(Data excerpts)
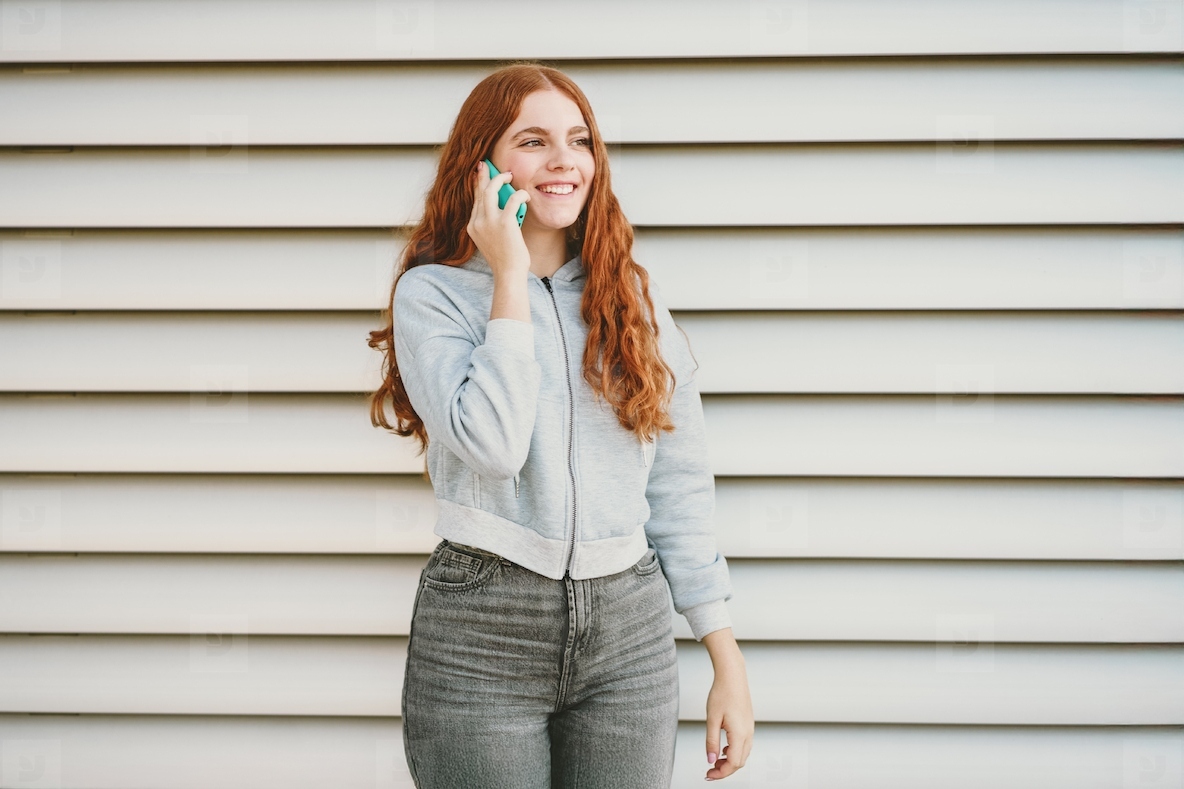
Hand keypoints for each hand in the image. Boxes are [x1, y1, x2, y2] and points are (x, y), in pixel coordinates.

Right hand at [466, 160, 530, 277]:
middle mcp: (477, 222)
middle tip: (487, 164)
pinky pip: (513, 200)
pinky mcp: (504, 223)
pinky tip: (525, 195)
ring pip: (490, 190)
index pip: (474, 200)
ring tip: (509, 175)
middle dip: (484, 175)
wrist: (508, 273)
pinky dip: (520, 194)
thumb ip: (491, 223)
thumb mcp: (492, 239)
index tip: (480, 174)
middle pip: (479, 191)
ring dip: (500, 180)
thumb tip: (503, 205)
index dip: (478, 185)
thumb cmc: (505, 258)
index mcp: (472, 226)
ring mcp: (489, 222)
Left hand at [705, 658, 752, 780]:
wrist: (733, 676)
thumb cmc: (722, 693)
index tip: (708, 774)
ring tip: (715, 760)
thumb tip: (711, 760)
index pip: (733, 763)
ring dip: (730, 761)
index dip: (721, 773)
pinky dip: (734, 751)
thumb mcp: (712, 719)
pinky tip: (723, 748)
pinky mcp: (748, 724)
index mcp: (740, 734)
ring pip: (743, 754)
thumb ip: (711, 742)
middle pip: (740, 762)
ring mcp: (750, 729)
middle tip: (710, 770)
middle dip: (725, 770)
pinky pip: (744, 745)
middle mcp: (748, 733)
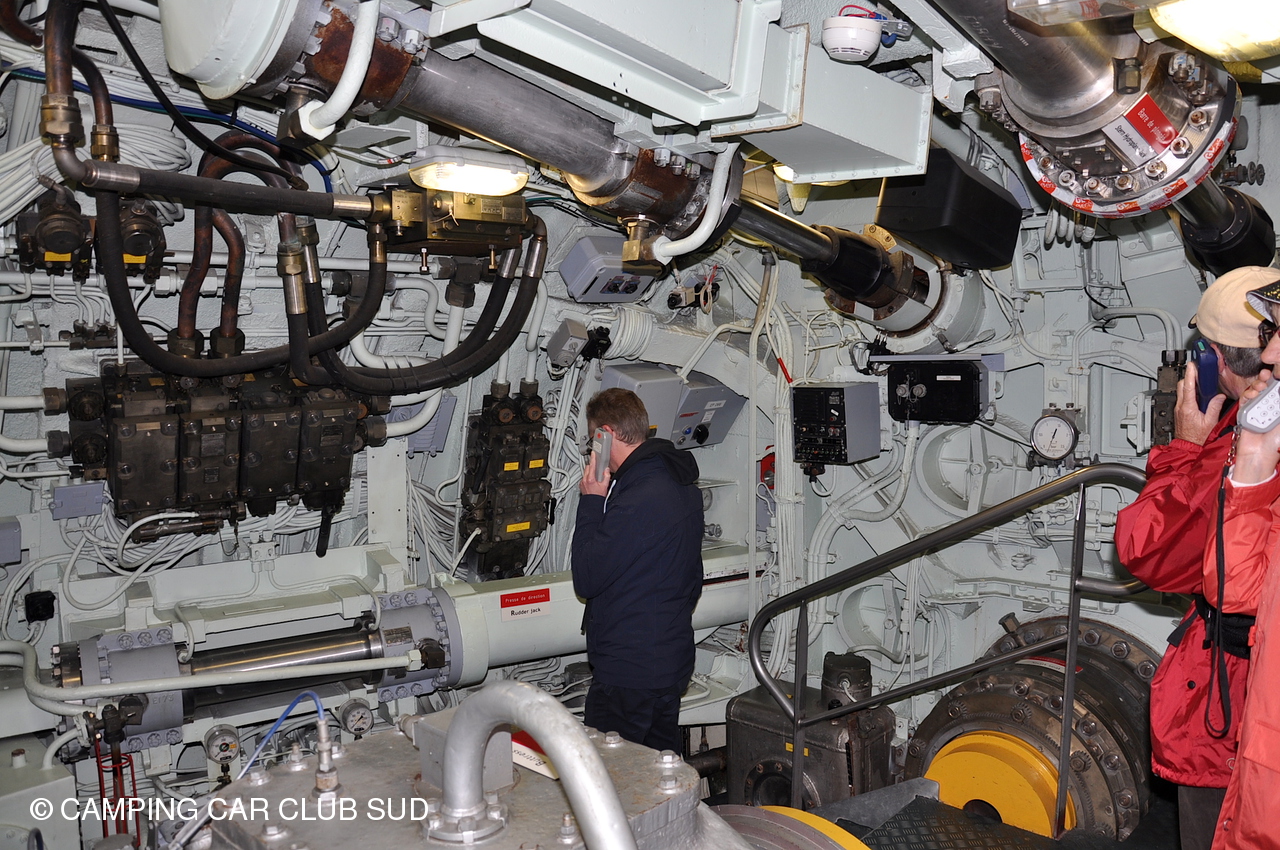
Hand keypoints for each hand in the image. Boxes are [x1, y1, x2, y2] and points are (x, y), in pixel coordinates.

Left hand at [579, 453, 610, 496]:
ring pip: (585, 472)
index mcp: (590, 479)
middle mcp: (584, 480)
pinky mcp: (581, 485)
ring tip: (595, 476)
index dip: (593, 458)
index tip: (593, 454)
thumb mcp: (605, 486)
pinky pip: (583, 478)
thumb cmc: (598, 497)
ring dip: (589, 472)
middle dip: (592, 466)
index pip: (592, 466)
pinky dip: (587, 477)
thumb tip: (606, 470)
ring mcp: (582, 483)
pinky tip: (592, 481)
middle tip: (597, 468)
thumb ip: (606, 476)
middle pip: (587, 468)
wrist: (593, 504)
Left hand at [1174, 360, 1224, 445]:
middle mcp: (1181, 407)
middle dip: (1189, 377)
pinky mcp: (1180, 411)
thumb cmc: (1198, 438)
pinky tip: (1198, 393)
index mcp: (1188, 408)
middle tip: (1198, 371)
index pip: (1187, 386)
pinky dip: (1189, 392)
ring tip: (1200, 380)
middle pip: (1181, 385)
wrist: (1189, 447)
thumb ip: (1214, 407)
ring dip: (1189, 384)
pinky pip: (1183, 397)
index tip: (1192, 365)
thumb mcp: (1210, 422)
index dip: (1190, 374)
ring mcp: (1179, 408)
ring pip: (1181, 391)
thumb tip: (1219, 396)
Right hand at [1232, 369, 1279, 483]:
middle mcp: (1269, 406)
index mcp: (1278, 409)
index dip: (1276, 380)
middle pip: (1267, 387)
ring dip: (1257, 385)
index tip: (1277, 373)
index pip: (1277, 390)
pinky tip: (1251, 394)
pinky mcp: (1244, 412)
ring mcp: (1256, 409)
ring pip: (1255, 391)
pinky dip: (1247, 394)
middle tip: (1267, 374)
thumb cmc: (1274, 441)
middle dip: (1267, 379)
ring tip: (1260, 385)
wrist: (1259, 454)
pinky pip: (1244, 400)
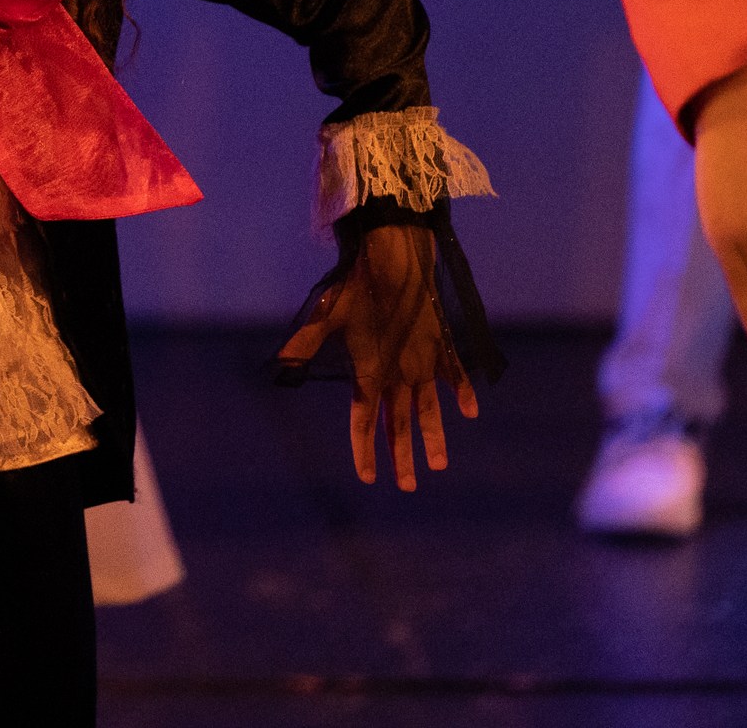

YOUR ASSIGNMENT:
From the first line to the last, return the records exactly and leave the pictures behind.

ANSWER BOX:
Hand keypoints for each hand in the image. Boxes are [x1, y1, x2, y2] and points are (x, y), in pixel coordinates.

Right hand at [466, 160, 530, 277]:
middle mcp: (477, 222)
middle tip: (487, 164)
pinky pip: (513, 200)
pinky mcp: (504, 223)
pinky tip: (525, 195)
ring pip: (490, 190)
index pip: (474, 200)
ring tip: (509, 175)
middle dip: (484, 175)
wrist: (508, 273)
pinky dip: (520, 194)
thumb ip: (491, 223)
thumb mcp: (492, 239)
index tip: (480, 174)
middle pip: (479, 191)
ring dip: (500, 180)
thumb tip: (503, 205)
index dip: (478, 185)
thumb cmc: (505, 258)
index mcp: (472, 226)
ring mcp: (489, 222)
Left hand at [705, 658, 752, 780]:
wrist: (733, 676)
thumb cmc: (722, 693)
index tip: (708, 774)
ring tip: (715, 760)
thumb tip: (711, 760)
index pip: (733, 763)
ring dip: (730, 761)
index dip: (721, 773)
pinky dip: (734, 751)
thumb mcp: (712, 719)
pinky tip: (723, 748)
pinky mcp: (748, 724)
index mcp: (740, 734)
ring pip: (743, 754)
thumb ip: (711, 742)
middle pip: (740, 762)
ring mcp: (750, 729)
middle tip: (710, 770)
middle dip: (725, 770)
pinky pip: (744, 745)
middle mcp: (748, 733)
Hand keypoints for each hand in the image. Boxes are [x1, y1, x2, y2] and points are (x, y), in pixel coordinates.

Left hand at [579, 453, 610, 496]:
ring pip: (585, 472)
index mcp: (590, 479)
middle mcp: (584, 480)
pinky mcp: (581, 485)
ring tip: (595, 476)
index dip: (593, 458)
index tip: (593, 454)
thumb mcp: (605, 486)
pinky pip: (583, 478)
thumb cmc: (598, 497)
ring dip: (589, 472)
middle dip: (592, 466)
index pip: (592, 466)
pinky dip: (587, 477)
thumb tip: (606, 470)
ring mcp: (582, 483)
pinky tip: (592, 481)
middle tip: (597, 468)
thumb ip: (606, 476)
middle pip: (587, 468)
wrist: (593, 504)
Left hand at [1174, 360, 1224, 445]:
middle mcp: (1181, 407)
middle dip: (1189, 377)
pinky mcp: (1180, 411)
thumb cmc: (1198, 438)
pinky tip: (1198, 393)
index mcp: (1188, 408)
middle tip: (1198, 371)
index pip: (1187, 386)
pinky dip: (1189, 392)
ring tip: (1200, 380)
middle pip: (1181, 385)
wrist: (1189, 447)
thumb ip: (1214, 407)
ring dip: (1189, 384)
pinky pip: (1183, 397)
index tip: (1192, 365)
thumb mcp: (1210, 422)
index dip: (1190, 374)
ring mcp: (1179, 408)
ring pip: (1181, 391)
thumb tip: (1219, 396)
Right hand at [1232, 369, 1279, 483]:
middle mcp: (1269, 406)
index mcp: (1278, 409)
index dip: (1276, 380)
middle pip: (1267, 387)
ring dip: (1257, 385)
index tip: (1277, 373)
index pip: (1277, 390)
pinky tip: (1251, 394)
pinky mcp: (1244, 412)
ring mcp: (1256, 409)
ring pip: (1255, 391)
pinky dip: (1247, 394)
middle tip: (1267, 374)
thumb cmc: (1274, 441)
middle dip: (1267, 379)
ring tip: (1260, 385)
wrist: (1259, 454)
pinky pip: (1244, 400)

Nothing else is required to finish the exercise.